Les auteurs de cet article rapportent cinq nouveaux cas pouvant correspondre à ce syndrome de chevauchement et discutent de l'efficacité du traitement. Au-delà de l'aspect nosologique, c'est en effet la conduite thérapeutique à tenir devant de tels tableaux qui constitue le problème essentiel. De leur expérience et de l'analyse de la littérature, il semble ressortir que ces malades réagissent moins bien aux traitements classiques de la CBP (acide urso-désoxycholique) et des HAI (corticoïdes), et que ces deux traitements doivent être associés.

La définition et le diagnostic de ces états frontières ou syndromes de chevauchement doivent faire appel à des critères rigoureux. Il est étonnant que la simple présence d'Ac anti-muscle lisse, sans autre mention de leur spécificité, soit utilisée comme critère diagnostique. On sait en effet que ces anticorps peuvent reconnaître de nombreuses cibles antigéniques, et qu'ils peuvent être rencontrés dans de nombreuses circonstances pathologiques. Leur fréquence et leur manque de spécificité sont tel(le)s que certains préconisent de ne plus faire figurer sur les feuilles de résultats d'analyses la présence ou l'absence de ces anticorps, mais uniquement celle des anticorps anti-actine. En effet ces Ac anti-actine sont beaucoup plus étroitement associés à l'hépatite auto-immune de type 1, et ils doivent être recherchés lorsque des Ac anti-muscle lisse sont mis en évidence par immunofluorescence indirecte (IFI). De la même façon, le simple dépistage des Ac anti-mitochondrie par IFI ne constitue pas une démarche satisfaisante pour le diagnostic d'une CBP. Plusieurs variétés d'Ac anti-mitochondrie peuvent être mis en évidence par IFI, et seuls les anticorps de type 2 sont étroitement associés à la CBP. Il convient donc d'identifier ces anticorps par leurs aspects de fluorescence, puis de les caractériser par des techniques de type ELISA, immunodot ou western blot utilisant des antigènes purifiés. Ils reconnaissent le plus souvent le complexe désydrogénase de l'acide pyruvique (PDH : pyruvate dehydrogenase), mais dans un petit nombre de cas seuls des Ac dirigés contre le complexe déshydrogénase des acides cétoniques à chaîne ramifiée (BCOADC : branched chain oxoacid dehydrogenase complex) sont retrouvés.

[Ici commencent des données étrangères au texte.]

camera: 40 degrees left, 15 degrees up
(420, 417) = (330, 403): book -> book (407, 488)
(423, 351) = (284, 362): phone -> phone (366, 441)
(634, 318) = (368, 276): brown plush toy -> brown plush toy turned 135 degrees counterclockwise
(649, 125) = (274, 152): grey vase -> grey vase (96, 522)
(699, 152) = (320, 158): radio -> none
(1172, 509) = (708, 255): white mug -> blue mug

Curieusement, ni la spécificité des Ac anti-muscle lisse ni celle des anti-mitochondrie recherchées par ces auteurs n'est mentionnée dans leur article. Plus curieusement encore, la description des méthodes utilisées indique qu'ils ont réalisé « la recherche sérique des auto-anticorps (...) anti-muscle lisse, (...) par la méthode ELISA (...) » ! Par ailleurs, si les auteurs disent avoir recherché des anticorps anti-microsomes de foie et de rein chez tous leurs malades, les résultats de ces recherches ne sont pas mentionnés, et l'article ne fait état que de « l'HAI », sans aucune distinction entre hépatites auto-immunes de type 1 et de type 2. Enfin le taux des IgG sériques n'est précisé que pour une seule malade.

On peut donc s'interroger sur la validité d'un diagnostic (délicat) établi à l'aide de tels critères.